The company also filed a $1 billion shelf prospectus in May to allow future capital raises and secured a $500 million convertible note facility linked to Solana staking. These funds will be used to acquire and delegate SOL on their own validator nodes. Notably, Sol Strategies is also exploring tokenizing its own equity on the Solana blockchain in partnership with Superstate, signalling a bold push into on-chain public equity.
Source: X
Solana (SOL) is currently trading at $147.82 after a modest bounce from the $144 support zone. While price has reclaimed some ground, it continues to face strong resistance below the critical $150–$160 area. Despite the slight uptick, RSI values at 77.86 and 76.47 suggest that the asset is overbought in the short term, potentially limiting further upside unless confirmed by rising volume and continued bullish conviction.

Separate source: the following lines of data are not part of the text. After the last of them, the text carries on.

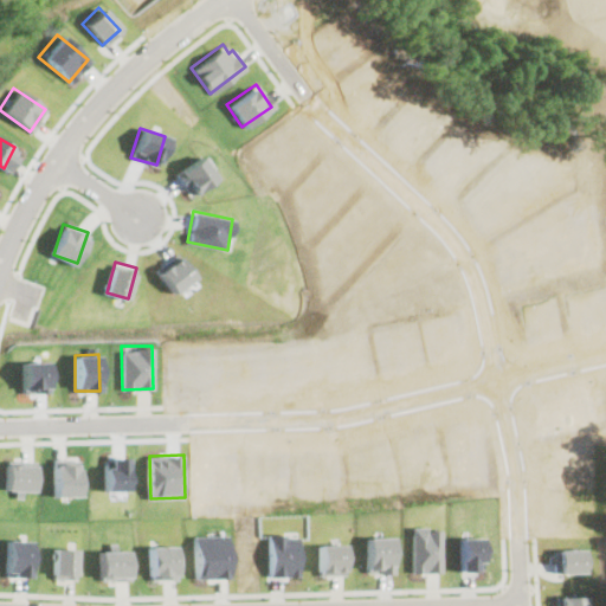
[(82,495),(81,457),(55,457),(56,496),(82,495)]
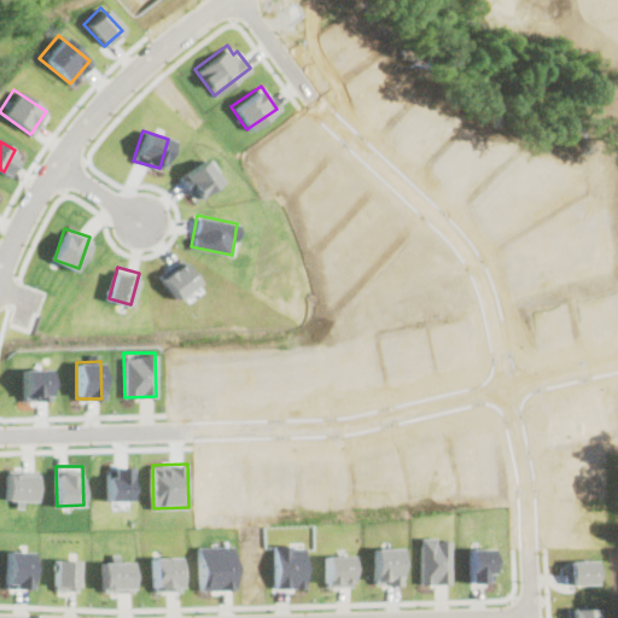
[(6,468),(5,500),(15,500),(15,507),(23,507),(23,500),(36,500),(36,470),(6,468)]
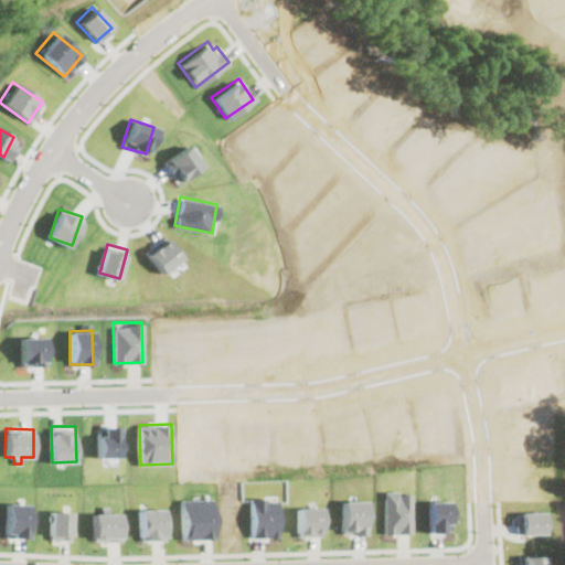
[(411,532),(409,492),(382,492),(383,533),(411,532)]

Technical structure shows a prior downtrend, followed by consolidation and a sharp push upward. However, the price remains under pressure from its previous lower highs. If SOL can decisively break above $150 and hold, bulls could attempt to target $160. Conversely, failure to maintain momentum might see the token revisit $144 support—and a breakdown there could reignite a bearish scenario toward $140 or lower. The RSI overheating reinforces caution, and unless follow-through buying emerges, traders should remain on alert for a potential pullback.